Bark beetles devastate large forests
Special to the Tribune
Forest dwellers, especially those in more distant times, probably considered their beloved forest home as permanent. Our forests of Western North America, with their imposing and abundant sequoias, cedars, pines, spruce, and hemlocks impart a stately permanence to those of us who are their current forest dwellers. Sure, logging, forest fires and forest insect outbreaks might shake our confidence a bit, but we still hold onto that cherished image of permanence. After all, the western forests are vast and they are managed by highly trained professional foresters. And, for those of us who need to connect deeply to these forests, there are many locations, Tahoe being one, where we can still hike, ski, walk and live among the trees, finding that sought-after relief from urban chaos. That is until recently. In the past two decades, bark beetles, those unlikely almost microscopic creatures, have broken free of many natural constraints and have devastated forests at unprecedented levels across the west.

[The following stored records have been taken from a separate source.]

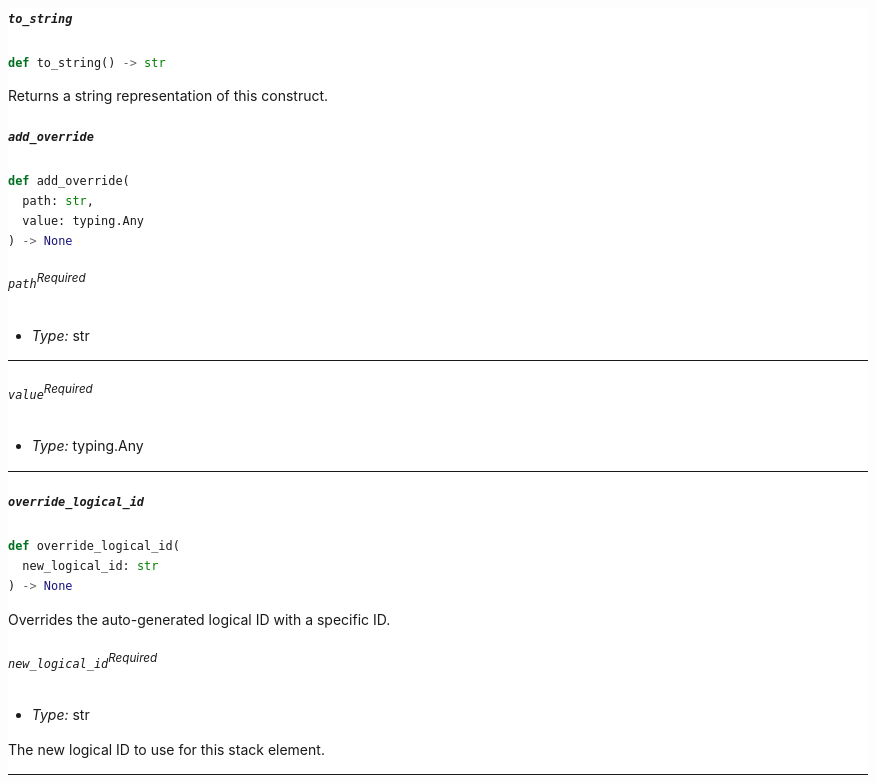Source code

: 
##### `to_string` <a name="to_string" id="@ithings/cdktf-provider-openstack.blockstorageVolumeAttachV2.BlockstorageVolumeAttachV2.toString"></a>

```python
def to_string() -> str
```

Returns a string representation of this construct.

##### `add_override` <a name="add_override" id="@ithings/cdktf-provider-openstack.blockstorageVolumeAttachV2.BlockstorageVolumeAttachV2.addOverride"></a>

```python
def add_override(
  path: str,
  value: typing.Any
) -> None
```

###### `path`<sup>Required</sup> <a name="path" id="@ithings/cdktf-provider-openstack.blockstorageVolumeAttachV2.BlockstorageVolumeAttachV2.addOverride.parameter.path"></a>

- *Type:* str

---

###### `value`<sup>Required</sup> <a name="value" id="@ithings/cdktf-provider-openstack.blockstorageVolumeAttachV2.BlockstorageVolumeAttachV2.addOverride.parameter.value"></a>

- *Type:* typing.Any

---

##### `override_logical_id` <a name="override_logical_id" id="@ithings/cdktf-provider-openstack.blockstorageVolumeAttachV2.BlockstorageVolumeAttachV2.overrideLogicalId"></a>

```python
def override_logical_id(
  new_logical_id: str
) -> None
```

Overrides the auto-generated logical ID with a specific ID.

###### `new_logical_id`<sup>Required</sup> <a name="new_logical_id" id="@ithings/cdktf-provider-openstack.blockstorageVolumeAttachV2.BlockstorageVolumeAttachV2.overrideLogicalId.parameter.newLogicalId"></a>

- *Type:* str

The new logical ID to use for this stack element.

---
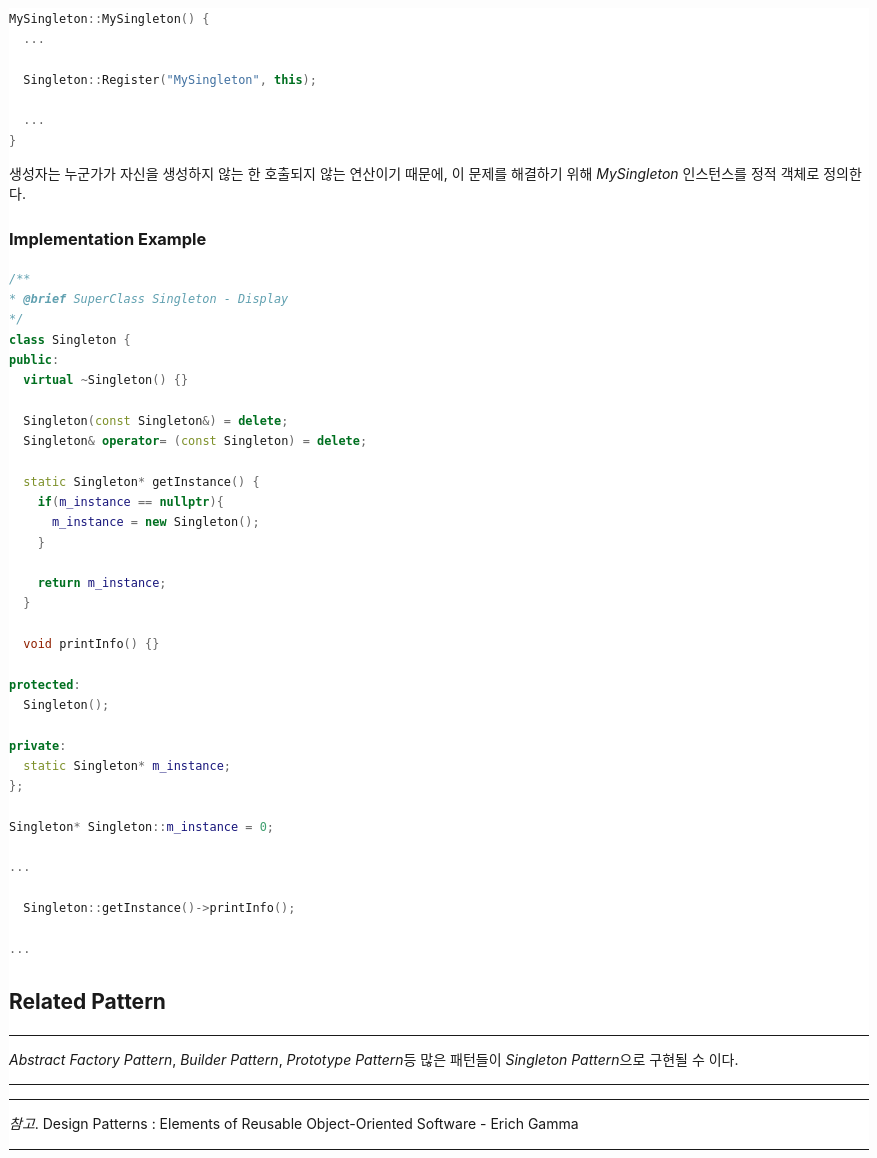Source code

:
```cpp
MySingleton::MySingleton() {
  ...
  
  Singleton::Register("MySingleton", this);
  
  ...
}
```

생성자는 누군가가 자신을 생성하지 않는 한 호출되지 않는 연산이기 때문에, 이 문제를 해결하기 위해 *MySingleton* 인스턴스를 정적 객체로 정의한다.

### Implementation Example

```cpp
/**
* @brief SuperClass Singleton - Display
*/
class Singleton {
public:
  virtual ~Singleton() {}

  Singleton(const Singleton&) = delete;
  Singleton& operator= (const Singleton) = delete;

  static Singleton* getInstance() {
    if(m_instance == nullptr){
      m_instance = new Singleton();
    }

    return m_instance;
  }

  void printInfo() {}
  
protected:
  Singleton();

private:
  static Singleton* m_instance;
};

Singleton* Singleton::m_instance = 0;

...

  Singleton::getInstance()->printInfo();

...

```

## Related Pattern

---

*Abstract Factory Pattern*, *Builder Pattern*, *Prototype Pattern*등 많은 패턴들이 *Singleton Pattern*으로 구현될 수 이다.

---
---
*참고*. Design Patterns : Elements of Reusable Object-Oriented Software - Erich Gamma

---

Andrew Nikiforuk, in his book “Empire of the Beetle,” recounts the personal anguish and grief of a number of Alaskans in the 1990s who lost their forest surroundings to the beetle. Some complained that they now lived in a stump farm. This scenario has been repeated more recently in British Columbia, Colorado, Montana, Idaho, Arizona, New Mexico and Utah. Nikifouk suggests that the causes can be traced to out-of-control logging, bad public policy, fire suppression and climate change. The question for us is, can it happen in Tahoe?
The Tahoe forests have a few species of bark beetles that kill trees under normal forest conditions. These beetles have coevolved with the forest trees for millions of years to find their niche as forest managers. They act as agents of forest renewal by killing old and weakened trees. Sometimes they will kill healthy stands of trees when conditions fuel their reproduction. One such condition is when a forest is composed of a preponderance of even-aged trees approaching senility at the same time. Much of the forests of the Tahoe basin are dominated by even-aged trees because the forests were clear-cut in the 1800s. Another condition that has been instrumental in the killing of vast forests in British Columbia is the increase in temperature due to climate change. The beetles complete their life cycle faster as temperatures increase and beetle mortality is reduced as winter low temperatures increase. A more refined question might be to ask whether the forest conditions in Tahoe are rife for a beetle outbreak.
Tahoe students and residents are going to be given a chance to better understand bark beetle dynamics in the Tahoe Basin on July 25, when Joel M. Egan, forest entomologist with the U.S. Forest Service in Missoula, Mont., will give a talk on Bark Beetles. The talk will take place 6 p.m. in the Aspen Room at Lake Tahoe Community College. He will give an overview of the recent outbreaks of the beetles in the west, describe the amazing life cycle of the beetles, and then focus on an outbreak of Jeffrey Pine Beetle in the 1990s near Spooner Summit. The talk is sponsored by the science Club of Lake Tahoe Community College.
– Fred Roberts is a biology teacher at Lake Tahoe Community College.